Unfortunately, though, this pattern in my life was not yet done. After our breakup, our mutual advisor, seeing me in a vulnerable state, apparently saw his opening. He began texting me, just friendly at first, checking on me. Then he was texting me more often, and later in the evening until he began drunk texting me about how obsessed he was with me late into the night. We'd be in groups of people, in public, and he's send me sexually explicit texts. I won’t even go into the terrible (and I mean TERRIBLE) process of working with my university’s Title IX office, as I attempted to navigate this.
By the time I had extricated myself from my ex, and this advisor, and began building a solo, independent life for myself, I hardly even knew who 'myself' was. But what I did know was that whoever’ myself’ was, I did not want to share them. Being myself and letting myself be known had only brought me trouble for my WHOLE LIFE. While I might have looked outwardly like an extrovert at this point in life, the fact is that for years, no one really knew me because I refused to be known. I became adept at learning about others deeply without letting them learn anything about me. It was safe that way, I felt protected. Secure.
It was safe that way, I felt protected. Secure.

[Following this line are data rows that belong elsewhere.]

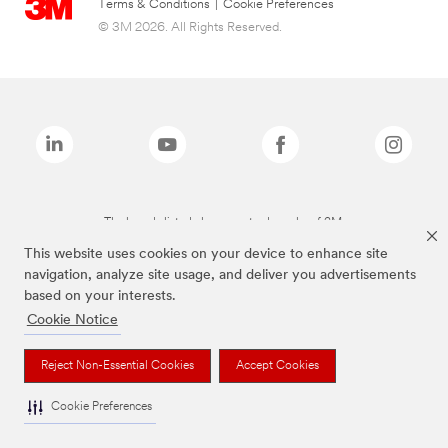
Terms & Conditions
|
Cookie Preferences
© 3M 2026. All Rights Reserved.
The brands listed above are trademarks of 3M.
This website uses cookies on your device to enhance site
navigation, analyze site usage, and deliver you advertisements
based on your interests.
Cookie Notice
Reject Non-Essential Cookies
Accept Cookies
Cookie Preferences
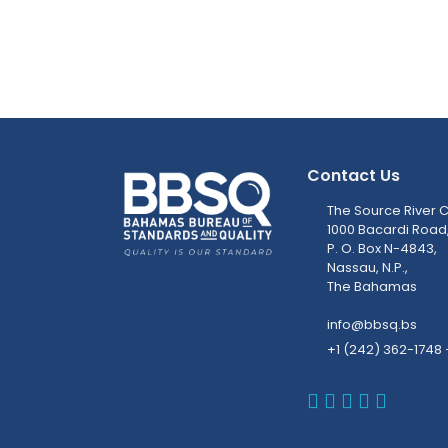
Contact Us
The Source River C
1000 Bacardi Road
P. O. Box N-4843,
Nassau, N.P.,
The Bahamas
info@bbsq.bs
+1 (242) 362-1748 
BBSQ Faceb
BBSQ Inst
BBSQ Lin
BBSQ T
BBSQ 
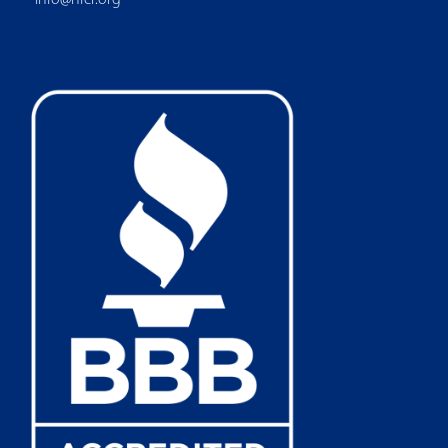
info@nfcr.org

That's how I spent much of my twenties. Within myself. Sure, I still met new people, made new friends, and even did some light dating. But it was always from behind a veil, a curtain that I felt blurred my edges just enough to prevent the risk of piquing someone's attention too much. Now, at 31, I'm finally fully myself all day, every day. I'm no longer afraid to share myself, and have come to learn that nothing about me caused these events in my life. I've learned that sharing myself is the most beautiful and wholesome thing that I can do in this life. Perhaps most importantly, I've learned that the world needs me and all that I have to share of myself, that my spirit and my essence are vital not just to me but to those who find themselves around me. Now,
being known is a beautiful and liberatory practice that I try to practice every day.
Now, being known is a beautiful and liberatory practice that I try to practice every day.
Endless gratitude to the deep love of my partner and best friend, to the connections that I've grown with my closest beloveds, who helped me practice sharing myself all along the way, and to the amazing work and team of We Are Her. For all of you, I have nothing but love in my heart.